“
The Union is dead,” says the workman next to me at the Commons cashpoint, Essex-accented, to his mate. “It’s okay to have a Scottish National Party, that’s all right, but as soon as there’s a
British National Party, then oh God, they’re all Nazis.”
“Well, they are,” grins the other workman.
“No they’re not, John,” says the first one, serious and slightly hurt. “No they’re not.”

This tiny exchange illustrates a classic false belief on the part of disaffected Brits who see the BNP as in any way legitimate: that the party gets labelled “Nazis” by lefty liberals in Parliament and the media, rather than the awkward fact that many BNP members are
real actual Nazis. And of course many of those in the party who aren’t actual Nazis are investigative journalists infiltrating it.

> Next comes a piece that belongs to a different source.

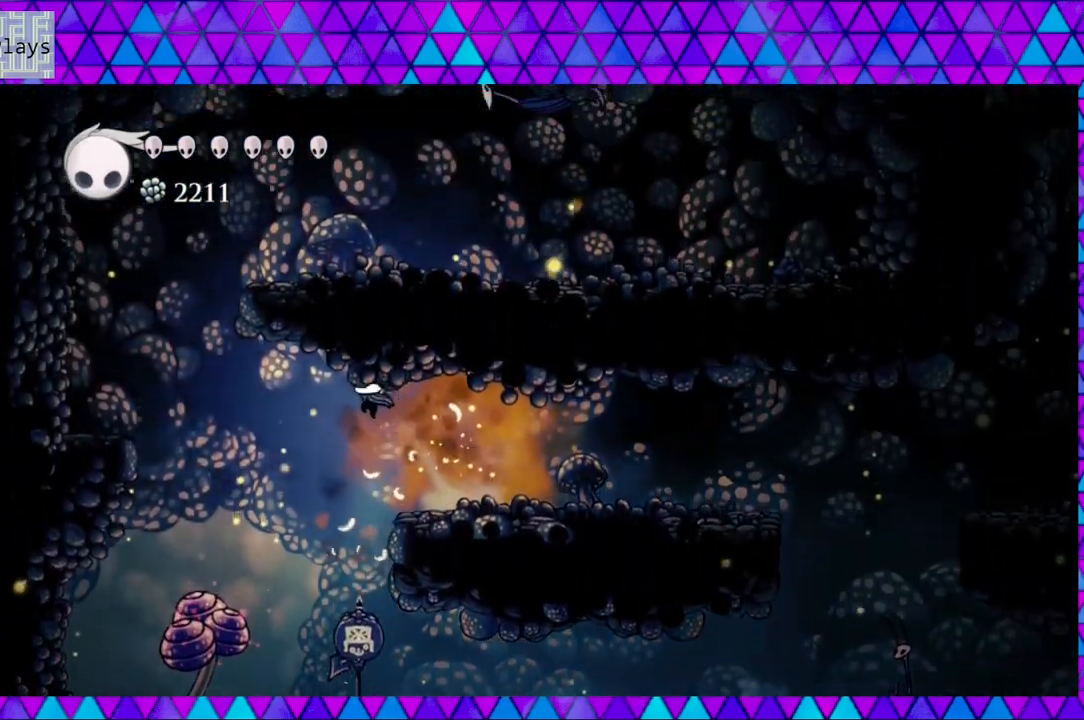
{"buttons": [], "left_stick": "center", "right_stick": "center", "events": [[17, "R2", "down"], [400, "R2", "up"], [433, "DPAD_LEFT", "up"]]}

It also illustrates another truism: if MPs just hope the BNP will shut up and go away, it will feed off the way it is treated and use its ostracism to illustrate how it—and its intended audience—is shunned by Westminster. To engage with it and show its members for the hopeless racist idiots they are is not to
dignify it with legitimacy; its lies should be countered at every opportunity and its bar-room demagoguery revealed for exactly what it is. Because at the moment it is slowly and insidiously gaining ground among people like the man at the cashpoint, who is probably not himself a racist idiot, but whose fears and insecurities are prey to those who are.